Le 7 mars 2018, la Cour de cassation a considéré que les contrats de téléphonie regroupant abonnement et smartphone pouvaient être requalifiés en contrat de crédit, du moins pour la vente du matériel. La question, défendue par Free depuis près de huit ans, a été renvoyée devant la cour d’appel de Paris qui devra rejuger ce dossier qui oppose le trublion à SFR.

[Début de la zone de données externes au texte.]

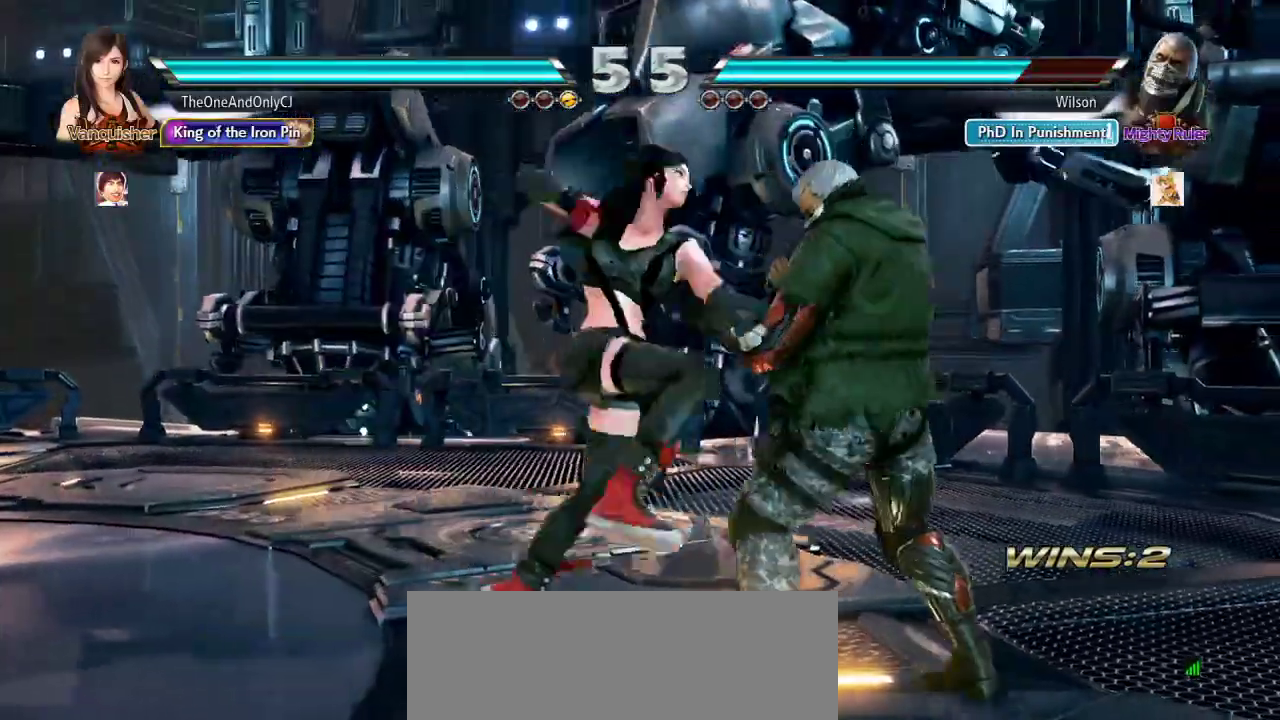
{"dt_ms": 500, "buttons": [], "left_stick": "center", "events": [[400, "left_stick", "left"], [483, "left_stick", "center"]]}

Contacté, Antoine Autier, du service des études de l’UFC Que Choisir, nous partage sa grille de lecture : « lorsqu’un opérateur propose un forfait mobile couplé à l’acquisition d’un terminal et que ce forfait est plus élevé que le même abonnement sans acquisition d’un terminal, cela qualifie une opération de crédit. C’est l’analyse que pose la Cour de cassation. C’est une opération de crédit en la forme d’une facilité de paiement ».
Les conséquences économiques et juridiques d'un crédit déguisé
Conséquences ? « Dès lors qu’on entre dans une telle opération, toute une réglementation entre en application, notamment en terme d’informations des consommateurs en particulier quant au taux du crédit ou la prévention des situations de surendettement. C’est un formalisme à respecter. Et à partir du moment où celui-ci fait défaut, du point de vue de l’UFC-Que Choisir, c’est particulièrement problématique ».
Déjà économiquement, une personne prise dans un contrat de 24 mois, cimenté par un crédit déguisé, se retrouve vissée à l’opérateur. « Il ne peut profiter des propositions des uns et des autres, notamment si la qualité de service n’est pas au rendez-vous. On voit ainsi les vertus attachées aux offres sans engagement » relate Antoine Autier, qui reconnait que des offres à crédit peuvent satisfaire ceux incapables de payer un smartphone en une seule fois.
Seulement, « ces personnes peuvent aussi recourir à des crédits classiques. Or, comment comparer un crédit caché avec les offres concurrentes des établissements financiers si on ne dispose même pas de l’indicateur central qu’est le taux ? »
L’UFC-Que Choisir n’aime d’ailleurs pas l’expression de « subvention » attachée à ces opérations. « L'expression a un versant vertueux, une belle image, or à partir du moment où elle a un coût, on est plutôt ici dans une modalité de paiement ».
Pas de résiliation massive, mais restitution des intérêts payés
Pour l’association, néanmoins, cet arrêt ne va pas entraîner la résiliation des millions de contrats embarquant un crédit déguisé. « Notre analyse est que le défaut de formalisme n’est pas un motif de caducité de contrat. Nous n’invitons donc pas les consommateurs à dénoncer leur abonnement en prenant appui sur cette décision, car elle n’exonère pas des paiements, mais devrait entraîner la restitution des seuls intérêts versés ». L'analyse n'est cependant pas partagée par certains juristes.
Comment déterminer précisément le taux et les montants versés ? « Il y a une difficulté objective à pouvoir déterminer le montant du préjudice, qui dépend de chaque contrat ». En somme, derrière l’apparente simplicité de l’arrêt, les conséquences peuvent être diaboliquement plus ardues.
Plutôt que saisir les tribunaux, l’association va pour l’heure se tourner vers l’ensemble des opérateurs puisqu’il faudra bien résorber les situations actuelles, prévenir les cas futurs et surtout trouver des solutions pour les contrats passés dans les limites de la prescription.